MINIMIZE WALKING. With business complete, enjoy the expo’s vendors but avoid this rookie mistake: Spending hours on your feet the day before a race and arriving at the start with tired, depleted legs.
DRIVE THROUGH THE COURSE. “I always want to see where I’m running,” Martin says. “That way there are no surprises…like a big hill in the last mile.” Touring the route also lets you scout the staging area and parking options, which makes it easier to navigate the next morning. If road closures prohibit driving the route, study the course map carefully. And see if the race offers bus tours of the course—many of the larger events do.
What to Do the Evening Before Your Race
FINAL PREP. Back at home or your hotel, review your racing items. “I pin the number on the singlet I’m going to wear,” says Martin. Make sure you have what you’ll want for breakfast -- eat the same meal you’ve eaten before training runs -- and note where you put the car keys.

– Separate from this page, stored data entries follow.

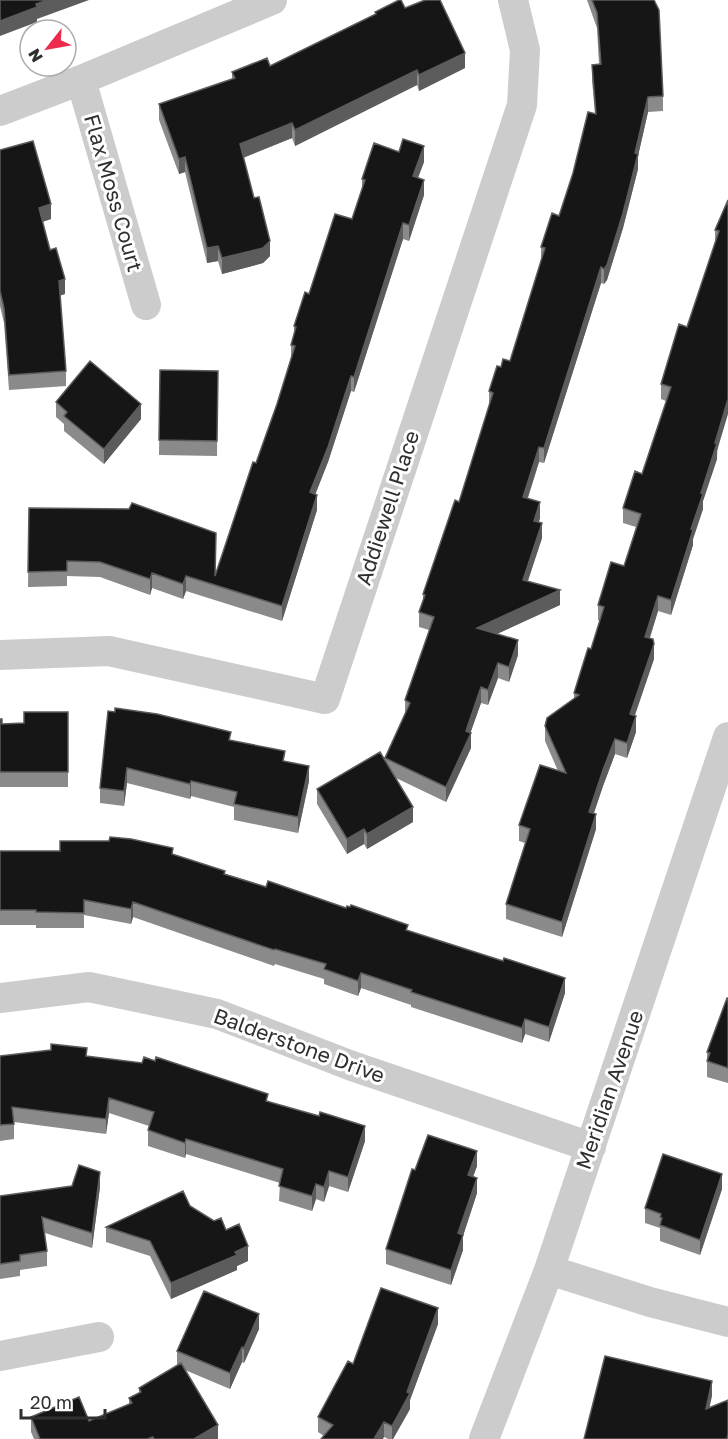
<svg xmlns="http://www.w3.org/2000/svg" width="728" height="1439" font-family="'Golos Text',sans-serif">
<rect width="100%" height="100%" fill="#fff"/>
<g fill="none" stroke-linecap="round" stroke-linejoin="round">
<!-- minor -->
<path stroke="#ccc" stroke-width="30" d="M81,80L146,305
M0,111L81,80L272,0
M0,655L109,651L325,699L522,105L525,50L513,0
M0,998L89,987L217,1014L352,1066L591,1147
M549,1270L650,1302L728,1322
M0,1356L99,1337
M484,1439L549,1270L728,737"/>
</g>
<!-- wall -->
<path fill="#8a8a8a" d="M587,0H654L663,96V111L648,112L638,156V169L623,228L607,280L604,284L601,283L544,463L539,462L528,498L540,518L539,522L542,538L528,581L560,605L497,634L518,655L509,682L498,678L488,705L481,703L470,733L471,748L446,802L396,778L413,822L367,849L364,844L347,854L317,804V789L385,760L405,714V700L429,630L419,627V612L423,600V594L459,502L489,406V391L501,367L510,361L541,260V247L559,216L595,114L592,80V65L599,64L597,28Z
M405,8L465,68L419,91L417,85L295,146L292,138L243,158L270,256L263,263L222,274L218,261L207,263L185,172L179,174L159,120V104L232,79V72L270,66L375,14V12Z
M0,150L51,219L42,222L65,294L60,295L66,371V386L9,390L4,323L0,306Z
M424,162L418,177L424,195L409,241L403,239L354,392L351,391L328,462L315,494L317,510L282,621L186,591L183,599L152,588L150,595L100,577L67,576V586L28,587L29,508L215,576L277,404L291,360V345L294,333V326L309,294L352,219L362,189V179Z
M728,200L717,459L703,501V509L693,539V545L671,615L658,611L650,638L654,659L634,716L636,732L627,758L615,754L603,786L594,813L596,829L562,937L506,919V904L525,843L519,841V825L558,771L545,741V726L574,699V693L591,649L600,621L598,620V605L624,566L636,527L623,523V508L642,474L666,401L661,399V384L687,327L715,243V230Z
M160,370L218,371L217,456L159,455Z
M56,402L141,419L104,464L64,431V424L56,417Z
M68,712V787H0V719L2,724L24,723Z
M157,714L231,740L285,761L309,781L298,833L234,820V807L191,796L190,799L127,783L124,806L100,803V788Z
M0,851L173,854L225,874L408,930L565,993L549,1042L525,1034L522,1043L411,1007V1005L361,988L358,996L324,984V979L275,964L274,966L133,917L131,924L84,915V928H36V925H0Z
M728,998V1083L707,1077V1052Z
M0,1056H87L268,1101L365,1141L348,1192L329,1186L324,1202L316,1199L312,1211L279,1201L280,1183L186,1154L185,1158L148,1146V1130L149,1126L109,1113L106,1134L14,1122V1139L0,1141Z
M477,1166L473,1177L477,1193L463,1236V1250L451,1285L386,1264V1249L415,1170Z
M100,1187L92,1248L45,1233L47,1251V1266L20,1270V1276L0,1279V1196Z
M722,1189L700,1255L660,1241V1228L645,1223V1208Z
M190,1206L226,1230L248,1261L237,1266V1270L171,1299L150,1256L106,1242V1227Z
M438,1324L410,1400V1409L393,1439H388L384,1437L324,1436L318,1432V1417L353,1364Z
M259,1329L244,1363L242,1362L230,1389L185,1370L218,1439H34L31,1432V1417L89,1421L129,1404V1398L139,1393V1388L177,1365V1351Z"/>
<!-- shaded-wall -->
<path fill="#5c5c5c" d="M48,0H89L37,19V22L0,36V21L36,4Z
M465,53V68L419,91V75Z
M417,70V85L295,146V130Z
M648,97V112L638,156V169L623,228L607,280L604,284V269L635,153Z
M292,123V138L240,159V144Z
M424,146V162L413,191V176Z
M185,157V172L179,174V159Z
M424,180V195L409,241V225Z
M51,204V219L39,223V208Z
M403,223V239L354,392V377Z
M270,241V256L263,263L222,274V258Z
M218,246V261L207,263V248Z
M601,267V283L544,463V448Z
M65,279V294L59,296V281Z
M351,376V391L328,462L310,508V492Z
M728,399V414L717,451V459L703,501V509L693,539V545L671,615V600L715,443Z
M141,404V419L104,464V449Z
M539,447V462L523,512V497Z
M317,495V510L282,621V606Z
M540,502V518L534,536V521Z
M542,523V538L523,595V580Z
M152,573V588L150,595V579Z
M186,576V591L183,599V584Z
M560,590V605L477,643V628Z
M658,596V611L645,652V637Z
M518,640V655L509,682V667Z
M654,644V659L630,730V714Z
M498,663V678L488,705V690Z
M481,687V703L468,740L471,733V748L446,802V787Z
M636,716V732L627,758V743Z
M615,739V754L603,786L589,827V812L603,770Z
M309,766V781L298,833V817Z
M127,768V783L124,806V791Z
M191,781V796L190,799V784Z
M413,807V822L367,849V834Z
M596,814V829L562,937V922Z
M364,829V844L347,854V839Z
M133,902V917L131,924V909Z
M361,973V988L358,996V981Z
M565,978V993L549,1042V1027Z
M525,1019V1034L522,1043V1028Z
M109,1098V1113L106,1134V1119Z
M365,1126V1141L348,1192V1177Z
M186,1139V1154L185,1158V1143Z
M477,1151V1166L468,1190V1175Z
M329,1171V1186L324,1202V1187Z
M100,1172V1187L92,1248V1233Z
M722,1174V1189L700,1255V1240Z
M477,1178V1193L463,1236V1250L451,1285V1270L458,1233Z
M316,1184V1199L312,1211V1196Z
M248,1246V1261L237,1266V1270L171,1299V1283Z
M438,1308V1324L410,1400V1409L393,1439H392V1426L407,1392Z
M259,1314V1329L244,1363V1348Z
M242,1347V1362L230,1389V1373Z
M712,1381V1396L706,1424V1409Z
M384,1422V1437L383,1439H374Z
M218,1425V1439H194Z"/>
<!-- building -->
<path fill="#161616" stroke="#5c5c5c" stroke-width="1.5" d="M0,0H48L36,4L37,7L0,21Z
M399,0H401L405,8L425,0H440L465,53L419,75L417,70L295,130L292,123L240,144L254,198L259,197L270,241L263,248L222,258L218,246L207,248L185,157L179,159L159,104L235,78L232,72L267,58L270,66L376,14L375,12Z
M592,0H654L659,10L663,96L648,97L635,153L638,154L623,213L607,265L604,269L601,267L544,448L539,447L523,497L540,502L534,521L542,523L523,580L560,590L477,628L518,640L509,667L498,663L488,690L481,687L466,731L471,733L446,787L385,758L410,703L405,700L434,617L419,612L425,595L423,594L455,500L459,502L493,393L489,391L497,366L501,367L503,359L510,361L545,248L541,247L552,213L559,216L573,173L588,112L596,114L592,65L601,64L597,13Z
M403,139L424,146L413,176L424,180L409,225L403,223L354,377L351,376L328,447L310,492L317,495L282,606L186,576L183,584L152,573L150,579L100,562L67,561V571L28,572L29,508L129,509L132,503L216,533L215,576L253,462L256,463L277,404L295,346L291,345L296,327L294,326L305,292L309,294L335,214L352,219L365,180L362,179L374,143L399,152Z
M33,141L51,204L39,208L50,250L56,248L65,279L59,281L66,371L9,375L4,308L0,291V150Z
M728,200V399L715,443H717L701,493L703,494L691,529L693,530L671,600L658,596L645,637L653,639L654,644L630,714L636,716L627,743L615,739L603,770L589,812L596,814L562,922L506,904L530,829L519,825L540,765L566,773L545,726L547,718L579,695L574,693L588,648L591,649L604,607L598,605L611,562L624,566L641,514L623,508L635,471L642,474L671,387L661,384L679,324L687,327L719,231L715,230Z
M90,361L141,404L104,449L64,416L67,412L56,402Z
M160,370L218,371L217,441L159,440Z
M115,708L157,714L231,732L229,740L285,751L283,761L309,766L298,817L234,804L237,792L191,781L190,784L127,768L124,791L100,788L108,711L115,712Z
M24,712H68V772H0V719H2V724L24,723Z
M380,752L413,807L367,834L364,829L347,839L317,789Z
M110,837L131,839L173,848L172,854L225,871L224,874L266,887L268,881L346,908L347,906L350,907L351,905L408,925L406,930L503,961L504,958L565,978L549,1027L525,1019L522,1028L411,992L412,990L361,973L358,981L324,969L326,964L275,949L274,950L133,902L131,909L84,900V913L36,912V910H0V851H60V841H109Z
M727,998H728V1068L707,1061L710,1053L707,1052Z
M51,1044L87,1048L86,1056L142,1063L144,1057L155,1061L156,1057L268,1094L266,1101L319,1116L320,1112L365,1126L348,1177L329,1171L324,1187L316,1184L312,1196L279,1186L283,1169L186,1139L185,1143L148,1130L154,1112L109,1098L106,1119L12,1107L14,1124L0,1125V1056L51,1050Z
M428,1135L477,1151L468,1175L477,1178L458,1233L463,1235L451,1270L386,1249L412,1169L415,1170Z
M663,1154L722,1174L700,1240L660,1225L662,1218L660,1217L661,1214L645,1208Z
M79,1165L100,1172L92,1233L42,1217L47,1251L20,1255V1261L0,1264V1196L72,1186Z
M183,1191L190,1206L214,1221L221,1218L226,1230L239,1224L248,1246L235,1252L237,1255L171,1283L150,1241L106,1227Z
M381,1288L438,1308L407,1392L410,1393L392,1426L384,1422L374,1439H321L333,1425L318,1417L348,1361L353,1364Z
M204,1291L259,1314L244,1348L242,1347L230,1373L177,1351Z
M605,1356L712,1381L706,1409L728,1400V1434L727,1439H584Z
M181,1363L218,1425L194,1439H154L153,1437L147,1439H40L31,1417L79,1397L89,1421L132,1403L129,1398L141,1392L139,1388Z"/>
<g text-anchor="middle" stroke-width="6" stroke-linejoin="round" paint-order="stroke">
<!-- street labels -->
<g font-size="21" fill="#2f2f2f" stroke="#fff">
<text transform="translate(113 193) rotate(74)" y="7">Flax Moss Court</text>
<text transform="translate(388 508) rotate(-72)" y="7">Addiewell Place</text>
<text transform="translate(299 1046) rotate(20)" y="7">Balderstone Drive</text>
<text transform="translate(610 1090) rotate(-71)" y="7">Meridian Avenue</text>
</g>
</g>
<!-- north arrow -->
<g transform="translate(48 48) rotate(239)"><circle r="28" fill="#ffffff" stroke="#acacac" stroke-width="1.5"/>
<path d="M0-4.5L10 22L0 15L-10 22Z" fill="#ec2b4d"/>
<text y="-9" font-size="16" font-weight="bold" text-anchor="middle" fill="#2f2f2f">N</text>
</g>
<!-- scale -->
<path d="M21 1409v9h84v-9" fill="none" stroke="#2f2f2f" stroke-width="3"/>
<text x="30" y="1409" font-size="18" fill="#2f2f2f" stroke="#ffffff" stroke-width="4.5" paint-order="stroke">20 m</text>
</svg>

CHILL OUT. Try to be off your feet and resting by mid to late afternoon. “I just try to make it a normal evening,” said Martin, who often makes business calls the night before the race and enjoys her usual pre-race dinner with her husband. Now is not the time to try new foods; eat the same meal you usually do before long runs. You might read a book, play a board game with the kids, put in a movie. “I recommend anything that will eliminate stress,” Puleo says. Anything, that is, except run a hard few miles on nervous energy. “I have a friend who does that,” Martin says. “And she wonders why her race times are never quite what she’d like.”
SET TWO ALARMS. And if you’re at a hotel, ask for an early wake-up call so you won’t lose sleep wondering if the alarm will go off or if you’ll hear it.
What to Do on the Morning of Your Race
Your Racing Day Checklist:
- Running Bra
- Bib Number
- Chip (if not a part of bib, which many are these days)
- Hat 10 Keys
- Watch (and/or GPS tracker)
- Fuel like gel or sports beans (if it’s a half or full marathon)
- Water (if you choose to carry some)
- Mobile phone or iPod (for music, if you choose)
- Headphones (if you want music)
ARRIVE EARLY. For large races, get there an hour or more before race time; that’s usually enough time to park, hit the Porta-John (remember what happened to Joe Puleo!), and head to the start.
WARM UP. Do a 10-minute brisk walk or jog to the start to wake up the muscles, says Neitz. Time it so that you arrive at the starting line 15 minutes before the gun.
SOAK IT IN. The energy you’ll feel in the moments leading up to the gun is exhilarating. Take a moment to appreciate it and congratulate yourself for making it to the start. If you feel nervous, take a few deep breaths, says Neitz, and think back on the training you’ve done. You’re ready. You’ve earned it. You know the road that lies ahead. Now go have the race of your life.